Back on the tour bus, our next stop delivered us before the statue of Paul Revere riding upon his horse in the foreground of the Old North Church. I remember thinking, all of that stuff in our history books in school is pretty cool in person. It’s funny how dull history seemed in school, but here is -tangible proof in full technicolor right before eyes. I couldn’t help but wish I had done more than simply memorize what I needed to know to pass a test. There is a feeling of past lives and history in every direction, that’s palpable.

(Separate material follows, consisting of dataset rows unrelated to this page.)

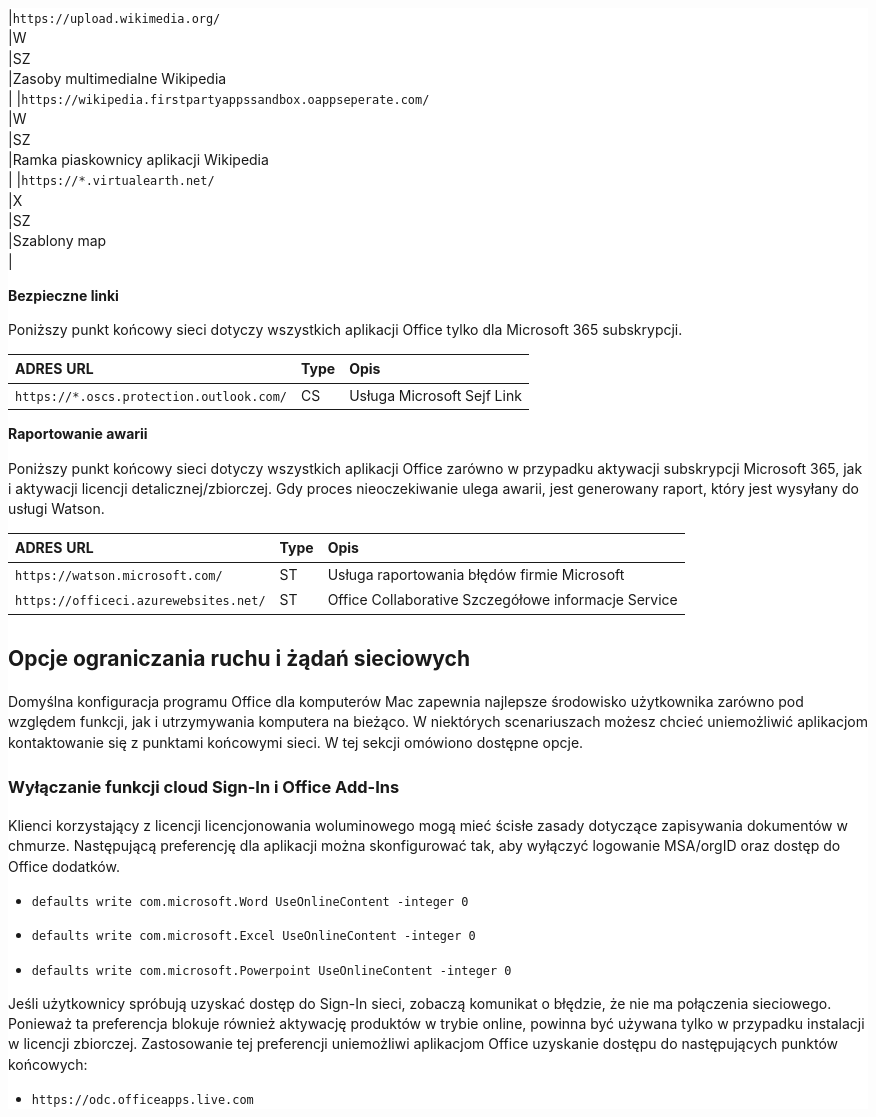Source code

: |```https://upload.wikimedia.org/```  <br/> |W  <br/> |SZ  <br/> |Zasoby multimedialne Wikipedia  <br/> |
|```https://wikipedia.firstpartyappssandbox.oappseperate.com/```  <br/> |W  <br/> |SZ  <br/> |Ramka piaskownicy aplikacji Wikipedia  <br/> |
|```https://*.virtualearth.net/```  <br/> |X  <br/> |SZ  <br/> |Szablony map  <br/> |
   
 **Bezpieczne linki**
  
Poniższy punkt końcowy sieci dotyczy wszystkich aplikacji Office tylko dla Microsoft 365 subskrypcji.
  
|**ADRES URL**|**Type**|**Opis**|
|:-----|:-----|:-----|
|```https://*.oscs.protection.outlook.com/```  <br/> |CS  <br/> |Usługa Microsoft Sejf Link  <br/> |
   
 **Raportowanie awarii**
  
Poniższy punkt końcowy sieci dotyczy wszystkich aplikacji Office zarówno w przypadku aktywacji subskrypcji Microsoft 365, jak i aktywacji licencji detalicznej/zbiorczej. Gdy proces nieoczekiwanie ulega awarii, jest generowany raport, który jest wysyłany do usługi Watson.
  
|**ADRES URL**|**Type**|**Opis**|
|:-----|:-----|:-----|
|```https://watson.microsoft.com/```  <br/> |ST  <br/> |Usługa raportowania błędów firmie Microsoft  <br/> |
|```https://officeci.azurewebsites.net/```  <br/> |ST  <br/> |Office Collaborative Szczegółowe informacje Service  <br/> |
   
## <a name="options-for-reducing-network-requests-and-traffic"></a>Opcje ograniczania ruchu i żądań sieciowych

Domyślna konfiguracja programu Office dla komputerów Mac zapewnia najlepsze środowisko użytkownika zarówno pod względem funkcji, jak i utrzymywania komputera na bieżąco. W niektórych scenariuszach możesz chcieć uniemożliwić aplikacjom kontaktowanie się z punktami końcowymi sieci. W tej sekcji omówiono dostępne opcje.
  
 ### <a name="disabling-cloud-sign-in-and-office-add-ins"></a>Wyłączanie funkcji cloud Sign-In i Office Add-Ins
  
Klienci korzystający z licencji licencjonowania woluminowego mogą mieć ścisłe zasady dotyczące zapisywania dokumentów w chmurze. Następującą preferencję dla aplikacji można skonfigurować tak, aby wyłączyć logowanie MSA/orgID oraz dostęp do Office dodatków.
  
- ```defaults write com.microsoft.Word UseOnlineContent -integer 0```

- ```defaults write com.microsoft.Excel UseOnlineContent -integer 0```

- ```defaults write com.microsoft.Powerpoint UseOnlineContent -integer 0```

Jeśli użytkownicy spróbują uzyskać dostęp do Sign-In sieci, zobaczą komunikat o błędzie, że nie ma połączenia sieciowego. Ponieważ ta preferencja blokuje również aktywację produktów w trybie online, powinna być używana tylko w przypadku instalacji w licencji zbiorczej. Zastosowanie tej preferencji uniemożliwi aplikacjom Office uzyskanie dostępu do następujących punktów końcowych:
  
- ```https://odc.officeapps.live.com```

In fact all of the New England States have this atmosphere of history I felt very connected to and proud of. So much happened along this group of States, so many risked their lives to come here for the promise of a better life and so many were lost in the process. As we walked the cobblestoned streets, the tour guide lead us to the actual home of Paul Revere where he resided with his very large family. He actually lived right here in this building! I felt a sense of excitement as if I were visiting the past of my ancestors.
As we turned the corner, and walked up the hill, a small cemetery came into view, cluttered with Quaker styled tombstones dated as far back as the 1600’s with engraved scull and cross bones or a skull with wings. It conjured images of men and women dressed in their Pilgrim fashions of long dark robes of fabric and wide belts adorned with large square pewter buckles.
As our afternoon of circling Boston came to an end, the bus delivered us to Faneuil Hall and Quincy Marketplace where cobblestoned walks were scattered with both merchant carts containing an assortment of crafts from throughout New England with modern stores in the buildings the framed the Marketplace. As we exited the bus, the sun was setting and there was an elevated chill in the air. Lively music echoed throughout the square played by a violinist with an amplifier as we browsed along the square for a comfortable eatery. We gathered at a replica of Cheers and had a cheerful relaxing dinner as we recalled the events of the day and learned more about each other. Back at the hotel , we prepared for our morning departure from Boston to Salem.